The minimalism movement as a philosophy had its start in the early 19th century in the United States by the likes of Ralph Waldo Emerson and Henry David Thoreau, who believed that “insight and enlightenment can be gained through solitude and simplicity”. The modern style of minimalism, however, was heavily inspired by the Bauhaus School in Germany during the early 20th century (1). It features a strong emphasis on basic shapes such as rectangles and circles. An example of this is in the Bauhaus logo itself, which was designed by Oskar Schlemmer in 1921.
We can see that this logo shows a face in side profile, however it uses only lines, squares, and circles. The color palette as well is also simple, just black and white. These shapes can also be seen in architecture. The most logical example of this is perhaps the Bauhaus School itself in Dessau, Germany:
Much like the Bauhaus logo, we can see that the building itself is composed almost entirely of simple colors (white, black, and gray with some red touches) as well as glass to allow for natural sunlight to enter the building.
One of the most influential figures in minimalism who brought the Bauhaus ideas into the mainstream is Deiter Rams. He is a German industrial designer that is known for his “Good design” principles that many minimalist (and non-minimalist) designers use to this day to assess the quality of their designs (2). Some of the rules he outlined are “is innovative”, “is unobtrusive”, “is as little design as possible”, and “is long-lasting”, among others. Some of his most famous works are the Vitsœ 620 Chair and the Braun ABW 30 clock, both shown below.

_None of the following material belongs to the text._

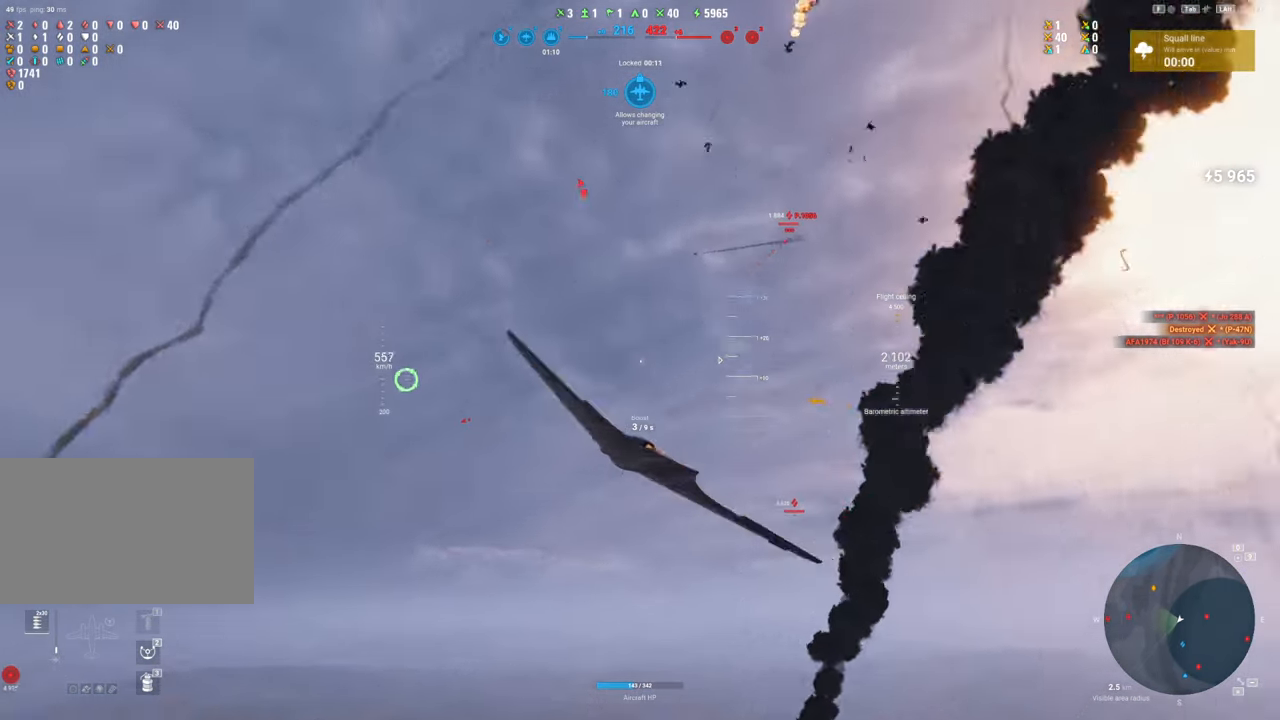
{"keys": ["shift"], "mouse": [], "mouse_move": "still", "events": [[200, "shift", "down"]]}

The Vitsœ 620 Chair is able to have multiple assembled into a sofa. The two screws on the bottom disconnect the armrest and allow for two chairs to be screwed together to form a sofa, with the armrest being attached at the end of the two couches that are now screwed together. Furthermore, the chair itself is designed to be extremely easy to be assembled and is made out of high-quality components. Both of these are factors that show the long-lasting and simple design advocated for by Rams.
The Braun ABW30 clock is also extremely simple. Much like the Bauhaus logo, it only has two colors and the arms are of two distinct sizes, making it easy to tell the time.
Both Dieter Rams and the Bauhaus school were inspirations for Jony Ive, the former Chief Design Officer at Apple (3). Two examples of this are the original iPhone and the old MacBook Air model.
While both of these were groundbreaking and impressive machines when they were released, what I find most impressive and most telling about their aesthetic is that they still look good, 16 years later. To me, that is what good minimalism should do. Not only should the designs be made out of quality materials (i.e. metal and glass), but also be timeless.